During the trading session on Tuesday, the European currency rose against the dollar after weak data on the Richmond FED manufacturing activity. Report of the Federal Reserve Bank of Richmond (FRS - Richmond) showed that the producers of the central Atlantic region of the U.S. this month reported a decline in activity. Calculated by the Federal Reserve - Richmond index of current business conditions in the manufacturing sector in July fell to -11 from 7 in June, and the June value was revised downward. The index values ??below zero indicate a decline in activity. Meanwhile, the Eurozone came positive data on consumer confidence, the value of the index fixed at -17 and -18 analysts had forecast. Although consumer confidence remains in negative territory, the dynamics for growth also supported the euro.

The EUR/USD was able to overcome resistance at 1.32 and is now likely to be aimed at the level of 1.33 . During the Asian session, the euro fell back to the maximum value - 1.3238, up to 1.32 level which is now acting as support. Yesterday's closing day candle was above $ 1.32, indicating that the increased strength of the bulls, and the prospect of further growth. If the EUR/USD will slip below 1.32 is likely to roll back a couple deepens to reach 1.31 . At the moment the market is dominated by the bulls, but they face the ordeal of near 1.33, because that is where is the line long-term downward trend.
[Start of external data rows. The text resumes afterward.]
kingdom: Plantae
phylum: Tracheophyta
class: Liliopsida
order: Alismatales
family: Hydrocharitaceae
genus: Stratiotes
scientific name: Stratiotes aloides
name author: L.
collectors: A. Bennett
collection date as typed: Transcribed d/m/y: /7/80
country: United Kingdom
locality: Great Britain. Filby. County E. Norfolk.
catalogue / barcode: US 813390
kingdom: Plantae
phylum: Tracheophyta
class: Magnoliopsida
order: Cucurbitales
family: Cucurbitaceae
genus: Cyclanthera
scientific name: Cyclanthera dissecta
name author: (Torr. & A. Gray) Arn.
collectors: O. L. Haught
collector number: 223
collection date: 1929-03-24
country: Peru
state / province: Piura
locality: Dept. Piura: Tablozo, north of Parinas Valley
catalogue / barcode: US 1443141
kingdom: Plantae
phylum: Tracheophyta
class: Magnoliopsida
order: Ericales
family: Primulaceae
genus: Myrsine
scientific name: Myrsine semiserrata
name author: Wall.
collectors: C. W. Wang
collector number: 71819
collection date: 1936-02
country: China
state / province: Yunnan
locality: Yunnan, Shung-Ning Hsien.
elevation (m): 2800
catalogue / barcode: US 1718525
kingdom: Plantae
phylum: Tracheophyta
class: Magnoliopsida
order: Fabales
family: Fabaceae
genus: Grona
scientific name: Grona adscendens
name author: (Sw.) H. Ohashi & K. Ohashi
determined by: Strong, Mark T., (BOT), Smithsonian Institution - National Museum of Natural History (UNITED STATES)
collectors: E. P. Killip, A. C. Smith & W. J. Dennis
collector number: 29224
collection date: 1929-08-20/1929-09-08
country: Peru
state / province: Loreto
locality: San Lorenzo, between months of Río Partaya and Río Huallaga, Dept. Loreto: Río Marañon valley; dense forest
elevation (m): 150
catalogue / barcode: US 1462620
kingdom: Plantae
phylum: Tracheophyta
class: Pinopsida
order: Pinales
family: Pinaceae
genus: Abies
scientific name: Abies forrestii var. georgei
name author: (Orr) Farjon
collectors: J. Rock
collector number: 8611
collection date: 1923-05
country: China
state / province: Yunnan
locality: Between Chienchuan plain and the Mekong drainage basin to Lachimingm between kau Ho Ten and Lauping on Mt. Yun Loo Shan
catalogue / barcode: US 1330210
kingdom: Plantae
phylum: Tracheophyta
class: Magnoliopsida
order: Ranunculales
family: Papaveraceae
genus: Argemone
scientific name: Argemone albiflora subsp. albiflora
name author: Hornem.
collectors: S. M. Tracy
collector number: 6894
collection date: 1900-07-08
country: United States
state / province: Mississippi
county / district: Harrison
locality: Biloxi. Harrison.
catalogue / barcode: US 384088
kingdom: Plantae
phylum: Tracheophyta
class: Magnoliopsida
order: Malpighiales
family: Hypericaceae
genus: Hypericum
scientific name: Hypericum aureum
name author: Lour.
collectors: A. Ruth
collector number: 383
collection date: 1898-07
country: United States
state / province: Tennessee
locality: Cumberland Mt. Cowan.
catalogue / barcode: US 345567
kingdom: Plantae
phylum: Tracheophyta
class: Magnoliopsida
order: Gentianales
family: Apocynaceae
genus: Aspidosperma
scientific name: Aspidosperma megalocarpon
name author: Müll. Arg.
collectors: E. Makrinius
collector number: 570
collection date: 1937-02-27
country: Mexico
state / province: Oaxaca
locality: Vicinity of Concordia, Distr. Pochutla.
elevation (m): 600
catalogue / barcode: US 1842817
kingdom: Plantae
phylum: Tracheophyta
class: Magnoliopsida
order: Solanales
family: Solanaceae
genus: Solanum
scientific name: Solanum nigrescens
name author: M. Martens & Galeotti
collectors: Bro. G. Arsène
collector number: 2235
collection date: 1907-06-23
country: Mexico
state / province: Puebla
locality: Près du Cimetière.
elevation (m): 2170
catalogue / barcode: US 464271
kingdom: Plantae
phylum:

An interesting survey conducted agency Bloomberg, he showed that the expected reduction of the quantitative easing program to 65 billion dollars in September. The survey was conducted July 18 - 22. Half of those surveyed economists expect the onset of decline of the "quantitative easing" in September. That's more than 44 % in the June survey. However, the yield on 10-year Treasury bonds does not reflect the opinion of the majority. Yields continue to decline from a high of almost two years after the announcement of Federal Reserve Chairman Ben Bernanke that the reduction of redemption of bonds will not be a tightening of monetary policy. 15 % expect to reduce the start of the program of "quantitative easing" the FED meeting on October 29 - 30. Half of waiting until the "quantitative easing" in the second quarter of 2014 is also worth noting that none of the respondents expect to reduce redemption of bonds as a result of the FED meeting on July 30 - 31.